There you go! Trump said the thing that will give him enough cover for the next few months. Whew. But then, as when Trump was asked about Jeffrey Epstein this month, the former president kept talking.
“Focus on those that want people to believe that you want retribution, that you will use the system of justice to go after your political enemies,” Hannity repeated after Trump had gone on a tangent about how he’s “a very legitimate person.”
They’re wrong, Trump said, repeating the line Hannity enjoyed that it had to stop. Uh, but!
“I would have every right to go after them,” Trump continued. “And it’s easy, because it’s Joe Biden, and you see all the criminality, all of the money that’s going into the family and him, all of this money from China, from Russia, from Ukraine.”
Another tangent, this time accusing Biden’s family of taking money from a Russian woman, which isn’t true. (“Turned out to be true,” Trump said of the story, without Hannity offering any objection.)
More riffing from Trump and then Hannity tried again.
“Will you pledge to restore equal justice, equal application of our laws, end this practice of weaponization?” he asked. “Is that a promise you’re going to make?”
“Well, you have to do it,” Trump replied. “But it’s awful.”
Then he gave the game away.
“Look,” Trump continued, “I know you want me to say something so nice.”
“No, I don’t want you to say!” Hannity objected, a claim that you may evaluate for yourself. “I’m asking.”

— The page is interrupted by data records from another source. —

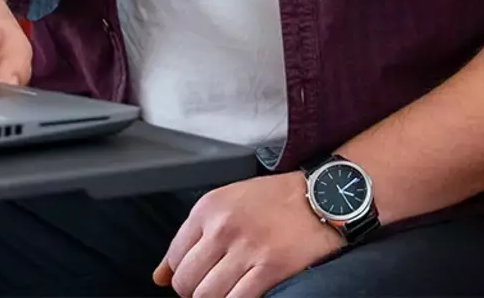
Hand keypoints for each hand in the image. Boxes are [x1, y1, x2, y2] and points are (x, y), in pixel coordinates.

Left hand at [152, 173, 343, 297]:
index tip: (195, 279)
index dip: (182, 275)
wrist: (324, 195)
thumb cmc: (276, 199)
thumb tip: (159, 277)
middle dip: (194, 292)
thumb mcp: (226, 204)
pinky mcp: (271, 267)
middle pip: (187, 280)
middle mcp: (222, 228)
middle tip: (212, 290)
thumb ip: (191, 238)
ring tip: (229, 292)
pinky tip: (245, 295)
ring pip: (208, 295)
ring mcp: (246, 249)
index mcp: (207, 209)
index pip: (174, 256)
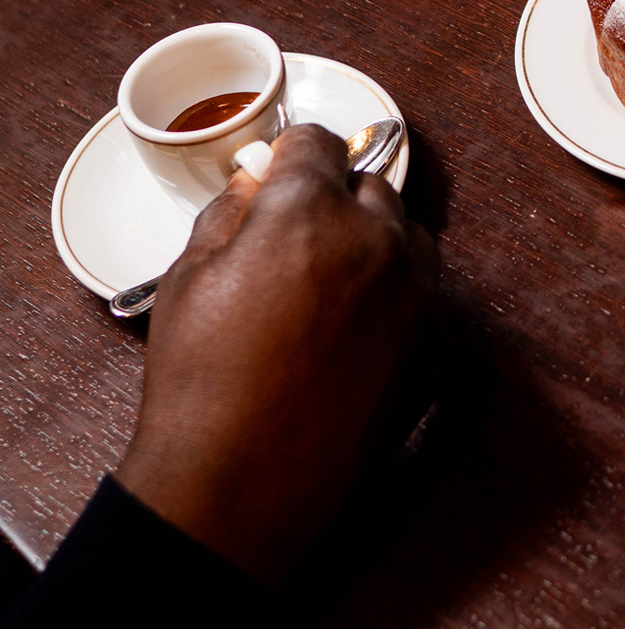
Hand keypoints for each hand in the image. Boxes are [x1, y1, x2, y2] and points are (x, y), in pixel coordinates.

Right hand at [117, 124, 438, 582]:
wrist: (241, 486)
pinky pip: (422, 286)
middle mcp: (375, 240)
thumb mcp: (187, 280)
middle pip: (368, 185)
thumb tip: (256, 181)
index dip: (291, 154)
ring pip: (405, 233)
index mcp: (309, 212)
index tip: (277, 172)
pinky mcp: (433, 339)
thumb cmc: (200, 383)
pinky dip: (394, 287)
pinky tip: (350, 323)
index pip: (319, 142)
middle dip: (333, 198)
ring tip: (323, 282)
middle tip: (292, 236)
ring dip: (373, 239)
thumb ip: (228, 212)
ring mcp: (414, 291)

“But I don’t want to look naive,” Trump continued. “What they have done to the Republican Party, they want to arrest on no crime. They want to arrest the person that won the nomination in a landslide.”
He’s popular, the indictments are bad, etc., for a while. And then:
“I will do everything in my power not to let — but there’s tremendous criminality here,” Trump said. “What they’re doing to me, if it’s going to continue, we’re really not going to have much of a country left. It’s really — it is weaponization. You call it ‘lawfare.’ You call it — some people call it just ‘warfare.’”
He insisted that the country wouldn’t want Biden to leave office and then, two days later, be indicted, any more than they would have wanted Hillary Clinton targeted with legal challenges. But as president, Trump pushed his first attorney general to have Clinton investigated and saw his second attorney general actually investigate her. His allies are pledging to set up — and are setting up — conduits for criminal responses to the Bidens. The bitterness with which Trump describes his situation is perhaps a better guide for what he intends than his reticent acquiescence to the point Hannity wants him to make.
Trump, by now, is certainly aware that his political strength derives from his base of support, a base that responds when he positions himself as a victim of powerful, Deep State oppressors. Hannity is used to smoothing out Republican candidates so that moderates or even some Democrats will give them a look, to applying a dollop of establishment sensibility to rough-hewed up-and-comers. But Trump is beyond that, as his dismissive agreement makes clear. And his base is a base that believed Biden should be charged with a crime for having classified documents at his house.
Asking Trump to disavow retribution because it’s better for him politically is a misread of Trump’s relationship with his supporters and of the fervency of his anger at Biden (who, of course, is not the reason Trump faces indictment). By now, Hannity should understand that the landscape has changed.